Even though this is no more than an anecdote, it reveals so much more than that: it is a thermometer regarding Fernández’s political presence, the powerless president who is fighting against ostracism by filming Q&A video sessions for his social media accounts from the gardens of the Olivos presidential residence. Even in those situations, the Peronist leader is not the star: that tag belongs to his dog, Dylan. That is how the last few months of Alberto Fernández’s spell in power are being spent – in his own words, “he has tried to stay out of the campaign.”
It is true that, from a distance, the whole situation is quite striking. From the outset, the president secured his position thanks to votes that were not his. Fernández is the first not to truly seek re-election since the return to democracy (the exceptions are Fernando De la Rúa, who had to finish his administration early, and Raúl Alfonsín, as that constitutional tool did not exist at the time).
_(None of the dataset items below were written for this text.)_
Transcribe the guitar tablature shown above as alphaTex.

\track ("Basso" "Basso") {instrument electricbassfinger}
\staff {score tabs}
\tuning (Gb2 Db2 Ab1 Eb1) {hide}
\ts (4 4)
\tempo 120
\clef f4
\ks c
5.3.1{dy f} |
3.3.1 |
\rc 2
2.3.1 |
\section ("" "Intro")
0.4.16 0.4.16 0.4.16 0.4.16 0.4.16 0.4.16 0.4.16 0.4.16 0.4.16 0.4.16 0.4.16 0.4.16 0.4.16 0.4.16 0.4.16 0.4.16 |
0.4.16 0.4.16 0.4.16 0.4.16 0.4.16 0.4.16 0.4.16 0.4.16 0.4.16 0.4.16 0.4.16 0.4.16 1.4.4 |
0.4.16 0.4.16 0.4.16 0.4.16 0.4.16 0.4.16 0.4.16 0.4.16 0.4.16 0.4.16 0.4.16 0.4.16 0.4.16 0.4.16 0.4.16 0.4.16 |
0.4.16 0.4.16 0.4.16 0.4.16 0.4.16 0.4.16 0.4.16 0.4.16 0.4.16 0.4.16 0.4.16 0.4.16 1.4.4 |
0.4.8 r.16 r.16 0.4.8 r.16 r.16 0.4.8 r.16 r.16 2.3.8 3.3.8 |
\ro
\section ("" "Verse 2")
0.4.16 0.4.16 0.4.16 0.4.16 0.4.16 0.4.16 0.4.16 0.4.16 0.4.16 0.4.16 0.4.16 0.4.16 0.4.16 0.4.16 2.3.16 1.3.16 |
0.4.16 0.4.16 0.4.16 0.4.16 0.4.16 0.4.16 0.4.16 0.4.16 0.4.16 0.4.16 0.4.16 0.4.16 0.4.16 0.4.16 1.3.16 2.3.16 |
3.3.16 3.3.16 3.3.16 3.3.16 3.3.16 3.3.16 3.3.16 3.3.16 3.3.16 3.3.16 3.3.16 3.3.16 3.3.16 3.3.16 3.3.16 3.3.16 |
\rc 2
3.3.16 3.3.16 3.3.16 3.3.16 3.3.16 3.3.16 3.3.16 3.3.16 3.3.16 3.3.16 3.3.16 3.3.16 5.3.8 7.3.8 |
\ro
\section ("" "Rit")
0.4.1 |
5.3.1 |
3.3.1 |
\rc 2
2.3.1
In truth, he has become a more ceremonial ruler than an actual head of State – power has been held by Economy Minister Sergio Massa since he was appointed in late July last year.
At least those are just the facts. In Fernández's head, the situation may look different. Firstly, because the man is clinging to the idea that the big drama was not his administration or leadership, but rather something which, at some point, is borderline esoteric: the misfortune of leading a government that coincided with a pandemic, a war and a drought. In his inner circle, they say that the drought, which greatly affected the economy, is one of the reasons Alberto has given up again. It explains why he did not run for re-election, they say. “I just got four horrible years,” says the president.
When he gets his self-esteem back, Fernández brags about certain topics. For instance, that he managed to squeeze vice-presidential candidate Agustín Rossi onto the ticket. That he managed to secure two loyal officials good places on the ruling coalition’s list for national deputies in Buenos Aires Province (Victoria Tolosa Paz and Santiago Cafiero). All three are ministers in his Cabinet, a tacit approval of his administration, in his view.
The Peronist leader also names other achievements. His thesis of having their own PASO primary within the bloc came to pass, which is a double victory – there was no candidate hand-picked by Vice President Cristina Fernández de Kirchner either. Will the president’s famous and historic words to Roberto Navarro, about “putting an end to 20 years of Kirchnerism” actually happen? If that were the case, it remains to be seen how Fernández would take it. Would he celebrate it or be sorry about it?
At any rate, the president’s daily schedule is more practical. In the last few weeks, besides answering anonymous users’ questions sent to his Instagram account, he took some time to call an injured Argentinos Juniors footballer (the club he has always supported) to find out how his leg was recovering, and took time to surprise journalist Ernesto Tenembaum on his 60th birthday, granting him an special interview.
President Fernández, who seems to have made the decision to avoid appearing at campaign events as little as possible (the same goes for his partner Fabiola Yáñez), is keeping a low profile domestically. He will be able to enjoy some international trips before his time is up though. Along with this week’s trip to Paraguay for President Santiago Peña’s inauguration, there will be time for one last presidential tour before leaving office. He will travel to the United States, Chile and China, and there are rumours Cuba and South Africa may be added too. It will be his farewell tour.